Exercises to complete:
(1) Could you retype the passage on nationality policies word for word, everything from "Facilitating access to" down to "Switzerland and Turkey."?
(2) Can you extend the passage on nationality policies, picking up right after its last sentence?

START Excerpt

Facilitating access to nationality can significantly increase naturalisation rates and boost integration outcomes. Nationality policies are a major area of weakness in most European and non-European countries (Solano & Huddleston, 2020), especially Austria, Bulgaria, the Baltics, Eastern Europe, and India. By contrast, immigrants have favourable opportunities to become citizens in many countries, e.g., Sweden and the traditional destination countries (Canada, New Zealand and US). Since 2014, nationality policies have become more restrictive in Argentina, Denmark, Greece and Italy, while immigrants’ access to nationality has improved significantly in Brazil and Luxembourg and, to lesser extent, in China, Greece, Latvia, Moldova, Portugal, Spain, Switzerland and Turkey.

END Excerpt
START Data

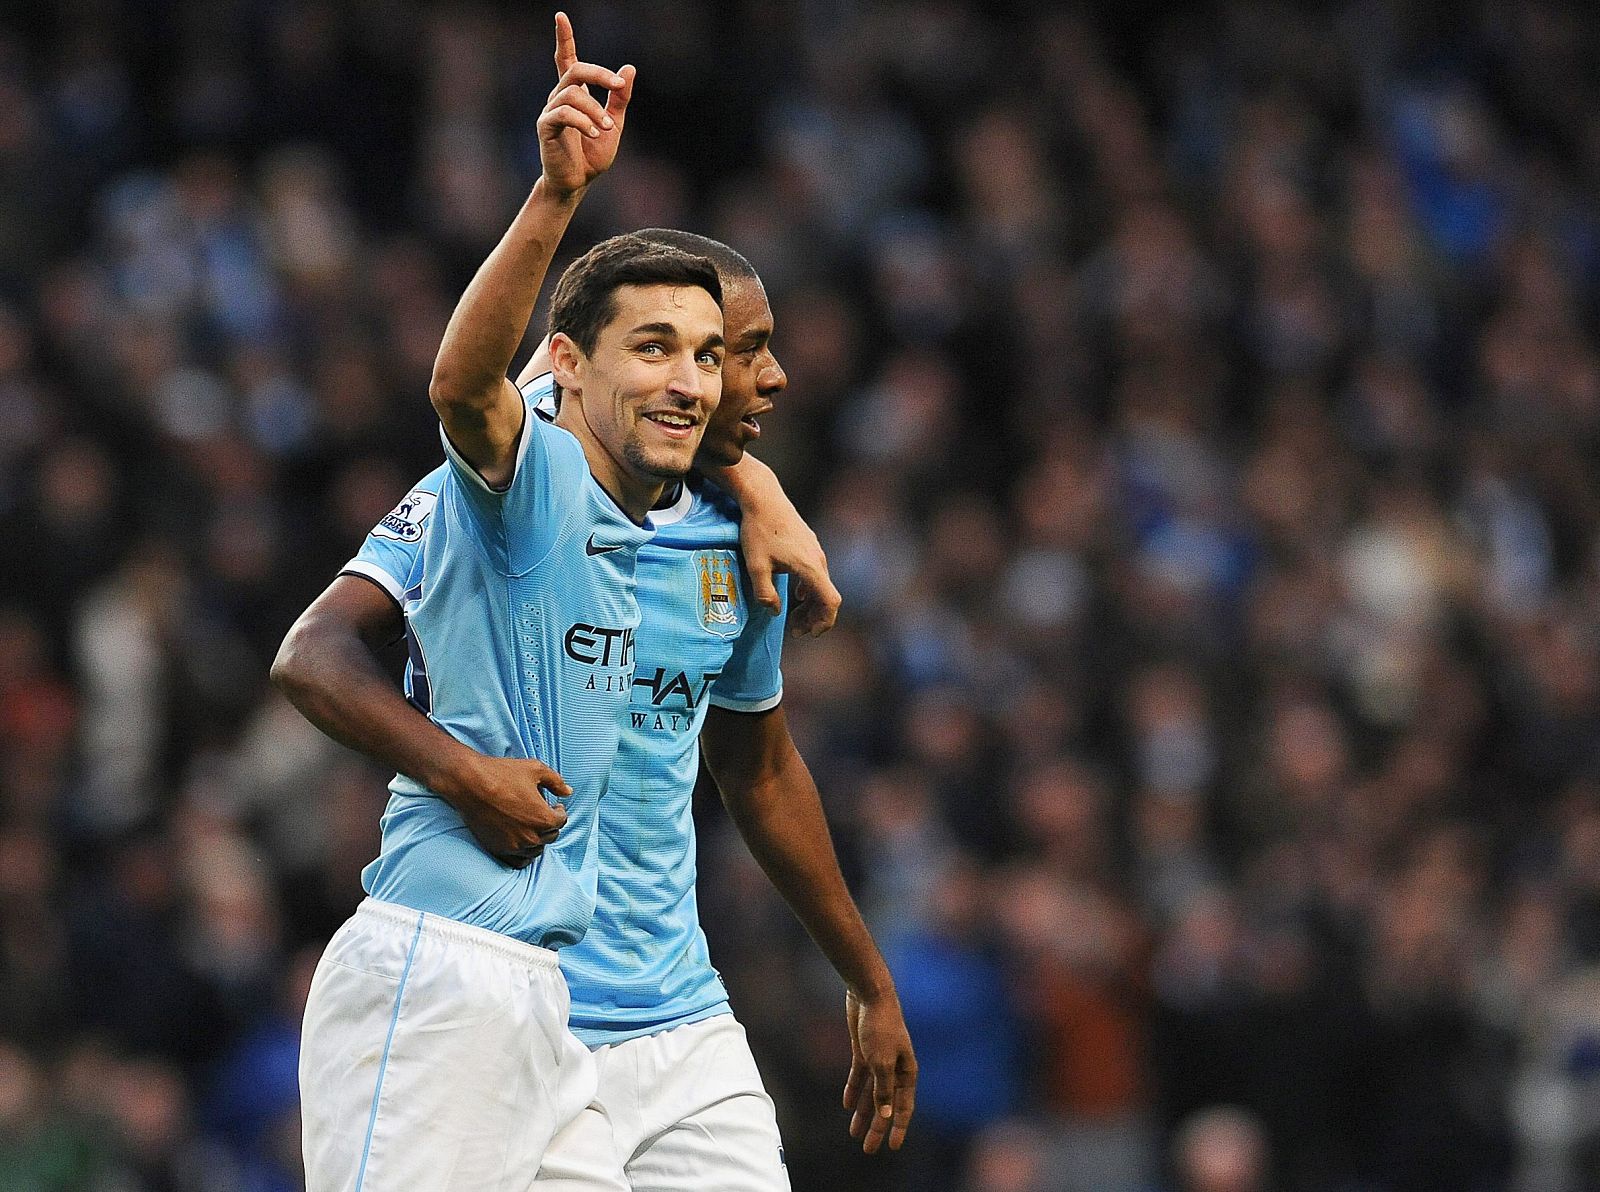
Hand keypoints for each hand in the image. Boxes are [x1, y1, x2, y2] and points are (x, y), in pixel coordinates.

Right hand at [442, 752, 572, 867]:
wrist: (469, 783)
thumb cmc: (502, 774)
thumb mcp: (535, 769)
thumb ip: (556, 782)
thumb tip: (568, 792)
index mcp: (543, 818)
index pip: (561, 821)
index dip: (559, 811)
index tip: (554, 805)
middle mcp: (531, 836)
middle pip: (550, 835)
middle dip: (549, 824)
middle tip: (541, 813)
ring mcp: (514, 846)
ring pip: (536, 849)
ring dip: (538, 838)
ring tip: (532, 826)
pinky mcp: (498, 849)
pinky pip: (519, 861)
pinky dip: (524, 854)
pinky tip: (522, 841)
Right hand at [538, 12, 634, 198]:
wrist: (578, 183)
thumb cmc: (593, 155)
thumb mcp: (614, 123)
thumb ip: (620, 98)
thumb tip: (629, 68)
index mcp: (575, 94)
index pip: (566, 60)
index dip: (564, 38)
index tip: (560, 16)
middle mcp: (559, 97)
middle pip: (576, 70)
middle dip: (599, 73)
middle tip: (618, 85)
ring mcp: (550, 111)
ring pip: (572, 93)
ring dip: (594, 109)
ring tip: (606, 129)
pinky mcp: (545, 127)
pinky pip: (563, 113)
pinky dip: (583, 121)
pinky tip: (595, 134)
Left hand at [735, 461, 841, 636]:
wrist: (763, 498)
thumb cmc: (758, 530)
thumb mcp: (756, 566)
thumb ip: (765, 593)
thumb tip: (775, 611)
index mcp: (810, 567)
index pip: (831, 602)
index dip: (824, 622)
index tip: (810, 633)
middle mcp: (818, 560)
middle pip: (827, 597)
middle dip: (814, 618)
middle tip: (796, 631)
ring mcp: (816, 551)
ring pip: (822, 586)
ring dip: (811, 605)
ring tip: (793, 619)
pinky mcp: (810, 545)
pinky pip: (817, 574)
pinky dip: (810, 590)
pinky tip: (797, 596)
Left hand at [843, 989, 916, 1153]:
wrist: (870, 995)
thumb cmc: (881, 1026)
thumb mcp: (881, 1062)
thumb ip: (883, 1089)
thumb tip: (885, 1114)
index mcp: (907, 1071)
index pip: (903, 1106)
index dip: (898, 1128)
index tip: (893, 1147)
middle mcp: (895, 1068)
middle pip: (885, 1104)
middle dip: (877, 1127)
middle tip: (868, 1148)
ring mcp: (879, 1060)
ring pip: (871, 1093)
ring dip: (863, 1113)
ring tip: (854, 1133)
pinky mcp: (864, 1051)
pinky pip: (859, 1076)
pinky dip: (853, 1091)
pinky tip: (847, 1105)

END Data
START Data

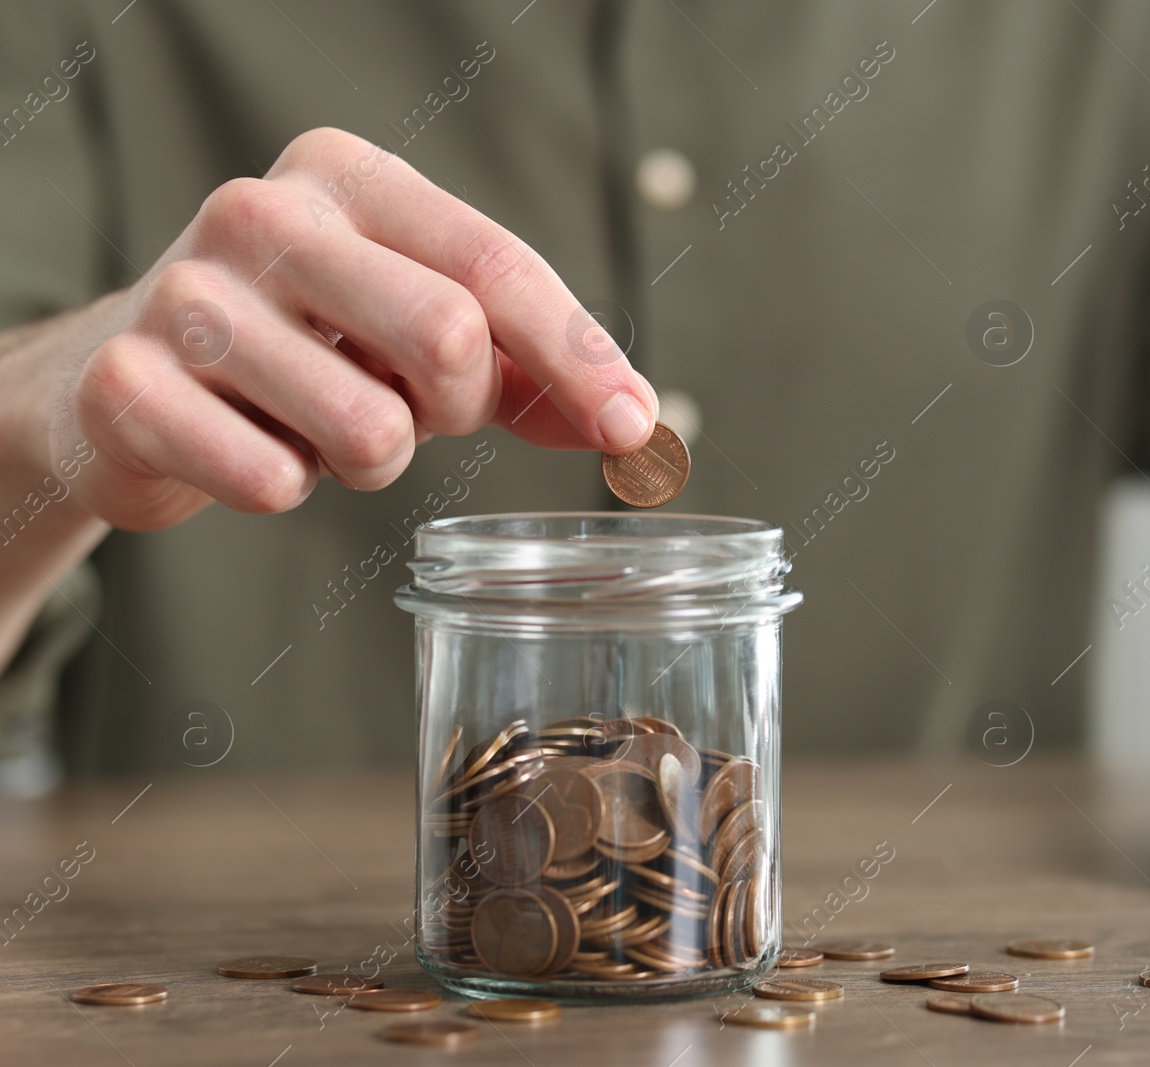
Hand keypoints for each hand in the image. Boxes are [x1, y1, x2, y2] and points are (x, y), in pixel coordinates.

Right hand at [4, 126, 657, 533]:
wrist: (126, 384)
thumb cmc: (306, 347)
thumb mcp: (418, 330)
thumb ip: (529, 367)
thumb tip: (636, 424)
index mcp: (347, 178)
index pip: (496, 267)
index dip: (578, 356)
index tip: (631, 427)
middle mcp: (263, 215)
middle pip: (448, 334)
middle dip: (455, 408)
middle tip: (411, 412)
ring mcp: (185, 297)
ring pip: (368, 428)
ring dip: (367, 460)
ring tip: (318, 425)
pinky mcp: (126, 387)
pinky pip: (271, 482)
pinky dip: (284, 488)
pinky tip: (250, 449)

END Data
START Data

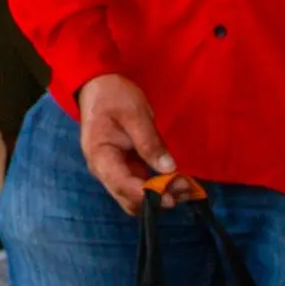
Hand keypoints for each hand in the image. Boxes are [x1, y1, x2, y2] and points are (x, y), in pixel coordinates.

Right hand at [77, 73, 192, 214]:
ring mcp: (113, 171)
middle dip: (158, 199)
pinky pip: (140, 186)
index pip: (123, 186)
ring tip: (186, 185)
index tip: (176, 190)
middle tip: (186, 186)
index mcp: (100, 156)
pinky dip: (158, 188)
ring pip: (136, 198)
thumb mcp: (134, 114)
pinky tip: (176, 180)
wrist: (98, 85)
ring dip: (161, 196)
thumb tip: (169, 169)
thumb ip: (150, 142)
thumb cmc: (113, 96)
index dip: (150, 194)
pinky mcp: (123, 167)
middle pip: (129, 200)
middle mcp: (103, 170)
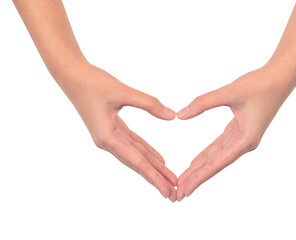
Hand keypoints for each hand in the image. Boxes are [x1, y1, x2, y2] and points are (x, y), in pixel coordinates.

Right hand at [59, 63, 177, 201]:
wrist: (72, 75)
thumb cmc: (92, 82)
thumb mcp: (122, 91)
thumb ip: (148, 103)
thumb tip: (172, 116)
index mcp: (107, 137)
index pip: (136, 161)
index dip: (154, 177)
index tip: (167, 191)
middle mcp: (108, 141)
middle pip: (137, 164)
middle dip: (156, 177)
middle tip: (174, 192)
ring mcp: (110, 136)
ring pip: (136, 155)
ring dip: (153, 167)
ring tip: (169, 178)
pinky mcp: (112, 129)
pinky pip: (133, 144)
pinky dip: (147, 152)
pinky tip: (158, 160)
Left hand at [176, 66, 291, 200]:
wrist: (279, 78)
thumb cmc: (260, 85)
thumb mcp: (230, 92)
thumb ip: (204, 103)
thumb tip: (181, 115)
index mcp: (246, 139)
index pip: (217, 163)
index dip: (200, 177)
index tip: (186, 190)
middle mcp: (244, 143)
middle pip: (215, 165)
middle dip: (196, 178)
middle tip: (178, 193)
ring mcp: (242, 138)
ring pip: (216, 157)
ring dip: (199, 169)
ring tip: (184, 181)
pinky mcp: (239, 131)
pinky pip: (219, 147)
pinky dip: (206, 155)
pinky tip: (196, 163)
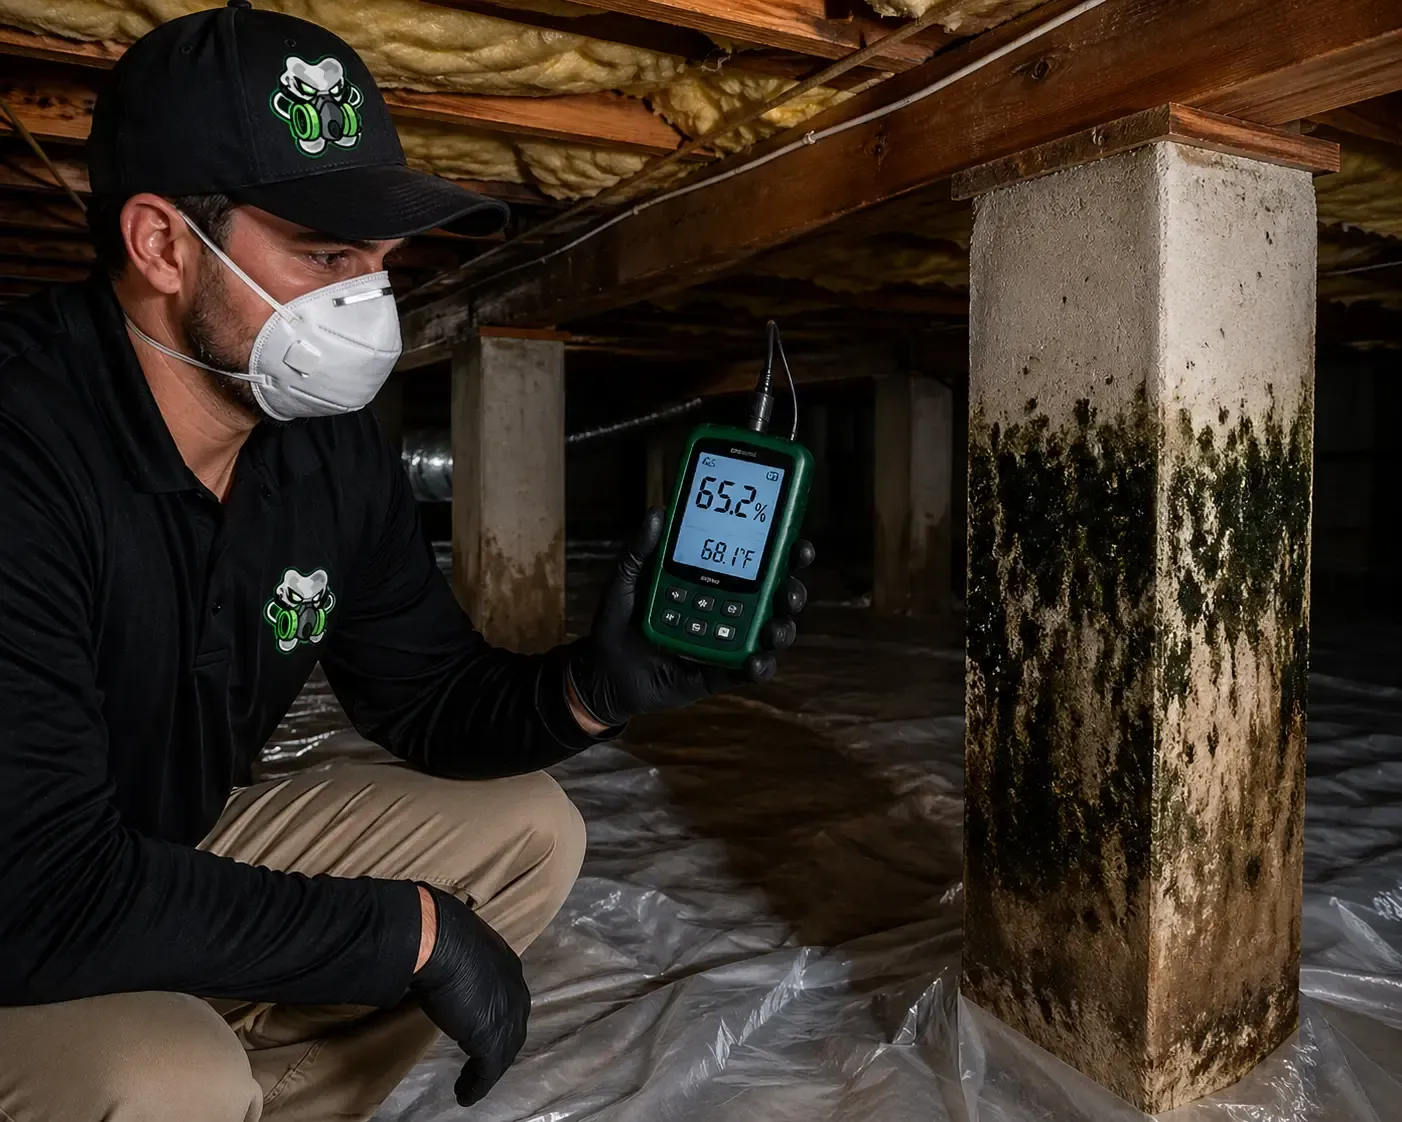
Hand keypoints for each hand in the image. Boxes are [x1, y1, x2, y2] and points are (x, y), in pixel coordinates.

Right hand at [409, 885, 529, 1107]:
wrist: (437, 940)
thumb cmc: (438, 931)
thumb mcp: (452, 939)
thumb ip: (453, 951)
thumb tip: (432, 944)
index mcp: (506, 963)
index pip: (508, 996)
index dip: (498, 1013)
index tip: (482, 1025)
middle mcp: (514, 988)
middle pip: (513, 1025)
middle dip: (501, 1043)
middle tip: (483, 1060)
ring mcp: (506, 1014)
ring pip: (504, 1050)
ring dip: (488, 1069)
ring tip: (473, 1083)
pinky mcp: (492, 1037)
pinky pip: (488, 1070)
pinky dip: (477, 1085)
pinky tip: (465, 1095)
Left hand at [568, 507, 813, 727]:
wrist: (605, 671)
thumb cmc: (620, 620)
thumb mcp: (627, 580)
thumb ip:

END Data

Answer section:
(1)
Facilitating access to nationality can significantly increase naturalisation rates and boost integration outcomes. Nationality policies are a major area of weakness in most European and non-European countries (Solano & Huddleston, 2020), especially Austria, Bulgaria, the Baltics, Eastern Europe, and India. By contrast, immigrants have favourable opportunities to become citizens in many countries, e.g., Sweden and the traditional destination countries (Canada, New Zealand and US). Since 2014, nationality policies have become more restrictive in Argentina, Denmark, Greece and Italy, while immigrants’ access to nationality has improved significantly in Brazil and Luxembourg and, to lesser extent, in China, Greece, Latvia, Moldova, Portugal, Spain, Switzerland and Turkey.

(2)
3.7 Anti-discrimination

Anti-discrimination laws are becoming increasingly widespread. Victims of discrimination are often too poorly informed or supported to take the first step in the long path to justice, so most do not report their experience to the authorities. Victims are best informed and supported to seek justice in traditional destination countries (Canada, New Zealand and the US) and some EU Member States (Finland, Portugal and Sweden). Since the adoption of EU law in 2000, anti- discrimination has been the greatest and most consistent area of improvement in integration policy across Europe. Over the past 5 years, 7 countries have made positive reforms to discrimination policy (Croatia, Finland, Iceland, Ireland, Luxemburg, Slovenia and Turkey) and more than half of the MIPEX countries now protect against ethnic, racial, religious and nationality discrimination in all areas of public life (Solano & Huddleston, 2020). China, India, Japan, Russia and Switzerland are critically behind schedule on these international trends.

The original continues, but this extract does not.